Ryzen 2000 Series Linux Benchmarks

Just-published were the Ryzen 5 2600X / Ryzen 7 2700X gaming benchmarks under Linux with OpenGL and Vulkan titles to check out. In this article are just some of our common Linux CPU benchmarks and those that can really stress all available CPU cores of modern Intel and AMD platforms. This article is the first of many fresh Linux CPU benchmarks coming and consist of the systems I was able to re-test with the latest Linux software stack as well as testing the Ryzen 5 2600X and Ryzen 7 2700X systems for the first time.

The CPUs featured in this comparison and all running from their default/stock speeds included the Ryzen 7 1700, Ryzen 7 1800X, Ryzen 5 2400G, Ryzen 5 2600X, Ryzen 7 2700X, Core i5 7600K, Core i5 8400, and Core i7 8700K. During testing each system was tested with 2 x 8GB DDR4-3200 Corsair memory, Crucial 525GB MX300 series SSD though I/O tests obviously weren't the focus of today's tests, and for the systems where power consumption / performance-per-Watt monitoring was being done was used with an MSI Radeon RX 580 graphics card although the GPU tests are in the aforelinked article and other graphics/gaming benchmarks will be coming in later articles.
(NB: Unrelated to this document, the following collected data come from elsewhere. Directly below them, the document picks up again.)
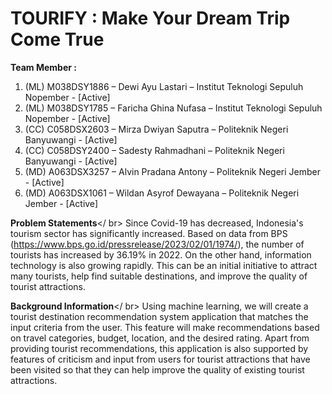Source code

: <h1>TOURIFY : Make Your Dream Trip Come True</h1>

<strong>Team Member	: </strong>
1. (ML) M038DSY1886 – Dewi Ayu Lastari – Institut Teknologi Sepuluh Nopember - [Active]
2. (ML) M038DSY1785 – Faricha Ghina Nufasa – Institut Teknologi Sepuluh Nopember - [Active]
3. (CC)  C058DSX2603 – Mirza Dwiyan Saputra – Politeknik Negeri Banyuwangi - [Active]
4. (CC)  C058DSY2400 – Sadesty Rahmadhani – Politeknik Negeri Banyuwangi - [Active]
5. (MD) A063DSX3257 – Alvin Pradana Antony – Politeknik Negeri Jember - [Active]
6. (MD) A063DSX1061 – Wildan Asyrof Dewayana – Politeknik Negeri Jember - [Active]

<strong>Problem Statements</strong></ br>
Since Covid-19 has decreased, Indonesia's tourism sector has significantly increased. Based on data from BPS (https://www.bps.go.id/pressrelease/2023/02/01/1974/), the number of tourists has increased by 36.19% in 2022. On the other hand, information technology is also growing rapidly. This can be an initial initiative to attract many tourists, help find suitable destinations, and improve the quality of tourist attractions.

<strong>Background Information</strong></ br>
Using machine learning, we will create a tourist destination recommendation system application that matches the input criteria from the user. This feature will make recommendations based on travel categories, budget, location, and the desired rating. Apart from providing tourist recommendations, this application is also supported by features of criticism and input from users for tourist attractions that have been visited so that they can help improve the quality of existing tourist attractions.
This piece is mostly looking at the heavy CPU workloads carried out via the Phoronix Test Suite.

On all these systems Ubuntu 18.04 LTS x86_64 in its latest near-final development form were tested while upgrading to the Linux 4.16.2 stable kernel. The CFLAGS/CXXFLAGS were set to "-O3 -march=native" during testing with each test profile being rebuilt for the respective CPU microarchitecture. The CPU frequency scaling driver's governor was also set to performance for the duration of the benchmarking process.

Along with these initial Intel/AMD CPU performance benchmarks are also AC system power consumption / performance-per-Watt and then performance-per-dollar figures too for these latest Intel and AMD processors being tested from Ubuntu Linux.